======== Document text ========
The ground state of the C0 atom consists of the 3P1,2,3 triplet levels. The energies of the fine-structure excited levels relative to the ground state are E0,1 = 24 K and E0,2 = 63 K, and the transition probabilities are $A_{1,0} = 7.932\times10^{-8}$ s-1 and $A_{2,1} = 2.654\times10^{-7}$ s-1 (Silva & Viegas 2002). The excitation rates of the [C I] J = 1 and J = 2 levels for collisions with H2 at $T_{\rm kin} \sim 20$ K are $q_{0,1} \approx q_{0,2} \approx 10^{-10}$ cm3 s-1 (Schröder et al. 1991). This implies that for the J = 1 and J = 2 levels the critical densities are 1000 cm-3  and 3000 cm-3 , respectively. The low-J rotational transitions of CO trace similar moderately dense ( $n \sim 10^3$ cm-3 ) and cold ( $T_{\rm kin} \sim 20$ K) gas. It is not completely excluded, however, that some heterogeneity of spatial distributions of [C I] and 13CO may occur, resulting in the radial velocity offsets.

In the chameleon-like scalar field models for density-dependent $\mu(\rho)$ and $\alpha(\rho)$, the fractional changes in these constants arise from the shift in the expectation value of the scalar field between high and low density environments. Since the matter density in the interstellar clouds is $\sim$1016 times lower than in terrestrial environments, whereas gas densities between the molecular clouds themselves are much lower ( $n_{\rm gas} \sim 10^3{-}10^5$ cm-3 ), all interstellar clouds can be considered as having similar physical conditions irrespective of their location in space. This means that the noise component in Eq. (5) can be reduced by averaging over individual $\Delta F/F$ values obtained from an ensemble of clouds for which the measurements of both [C I] and 13CO lines are available.
========
Task 1: Decide whether each statement below agrees with the passage on [C I] and 13CO lines, answering yes or no and quoting the deciding words of the passage. (a) The ground state of the C0 atom consists of the 3P1,2,3 triplet levels. (b) Interstellar clouds differ in physical conditions depending on where they are located in space. (c) The noise component in Eq. (5) can be lowered by averaging over values from an ensemble of clouds.
Task 2: Pull out every line of the entries that contains the word "province", copying each line in full.
======== Data shown ========
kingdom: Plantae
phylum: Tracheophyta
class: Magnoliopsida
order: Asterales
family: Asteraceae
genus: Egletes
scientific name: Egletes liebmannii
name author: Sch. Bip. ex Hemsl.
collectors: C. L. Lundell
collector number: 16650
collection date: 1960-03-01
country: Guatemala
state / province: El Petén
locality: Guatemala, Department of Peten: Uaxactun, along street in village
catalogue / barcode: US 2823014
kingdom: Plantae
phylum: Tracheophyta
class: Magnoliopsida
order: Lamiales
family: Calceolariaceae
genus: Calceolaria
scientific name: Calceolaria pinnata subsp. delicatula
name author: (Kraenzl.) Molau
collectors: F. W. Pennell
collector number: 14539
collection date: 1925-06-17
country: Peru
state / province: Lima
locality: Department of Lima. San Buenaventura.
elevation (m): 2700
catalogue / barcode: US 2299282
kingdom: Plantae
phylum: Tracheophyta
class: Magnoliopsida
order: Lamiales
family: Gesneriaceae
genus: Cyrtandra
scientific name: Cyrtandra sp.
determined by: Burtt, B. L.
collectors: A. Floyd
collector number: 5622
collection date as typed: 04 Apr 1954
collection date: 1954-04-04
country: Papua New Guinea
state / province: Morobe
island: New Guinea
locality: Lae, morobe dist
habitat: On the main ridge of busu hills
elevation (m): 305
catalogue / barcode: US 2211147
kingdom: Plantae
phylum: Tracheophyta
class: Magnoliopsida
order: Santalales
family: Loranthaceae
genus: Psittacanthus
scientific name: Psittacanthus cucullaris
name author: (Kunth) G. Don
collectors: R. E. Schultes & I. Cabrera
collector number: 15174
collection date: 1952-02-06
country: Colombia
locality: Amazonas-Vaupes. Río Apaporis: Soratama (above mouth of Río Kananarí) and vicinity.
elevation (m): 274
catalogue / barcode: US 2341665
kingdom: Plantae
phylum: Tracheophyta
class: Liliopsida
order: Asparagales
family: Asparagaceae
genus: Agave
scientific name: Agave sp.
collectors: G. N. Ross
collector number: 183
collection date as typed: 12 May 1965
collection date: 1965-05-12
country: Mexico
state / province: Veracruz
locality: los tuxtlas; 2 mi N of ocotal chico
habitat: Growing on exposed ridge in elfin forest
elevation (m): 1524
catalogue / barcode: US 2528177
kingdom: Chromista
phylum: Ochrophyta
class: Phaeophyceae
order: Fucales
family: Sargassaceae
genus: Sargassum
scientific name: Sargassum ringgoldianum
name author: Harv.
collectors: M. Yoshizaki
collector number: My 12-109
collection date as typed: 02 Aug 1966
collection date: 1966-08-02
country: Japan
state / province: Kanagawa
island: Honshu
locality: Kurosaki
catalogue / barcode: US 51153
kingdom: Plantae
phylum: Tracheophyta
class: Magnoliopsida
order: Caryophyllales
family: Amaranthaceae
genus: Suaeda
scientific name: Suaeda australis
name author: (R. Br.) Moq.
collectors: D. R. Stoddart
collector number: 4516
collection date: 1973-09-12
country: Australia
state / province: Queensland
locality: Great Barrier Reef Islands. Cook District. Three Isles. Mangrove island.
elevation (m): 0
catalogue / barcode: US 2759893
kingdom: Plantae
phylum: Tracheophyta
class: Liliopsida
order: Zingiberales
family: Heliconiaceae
========
Task result 1:
(a) Yes: "The ground state of the C0 atom consists of the 3P1,2,3 triplet levels"
(b) No: "all interstellar clouds can be considered as having similar physical conditions irrespective of their location in space"
(c) Yes: "the noise component in Eq. (5) can be reduced by averaging"

Task result 2:
state / province: El Petén
state / province: Lima
state / province: Morobe
state / province: Veracruz
state / province: Kanagawa
state / province: Queensland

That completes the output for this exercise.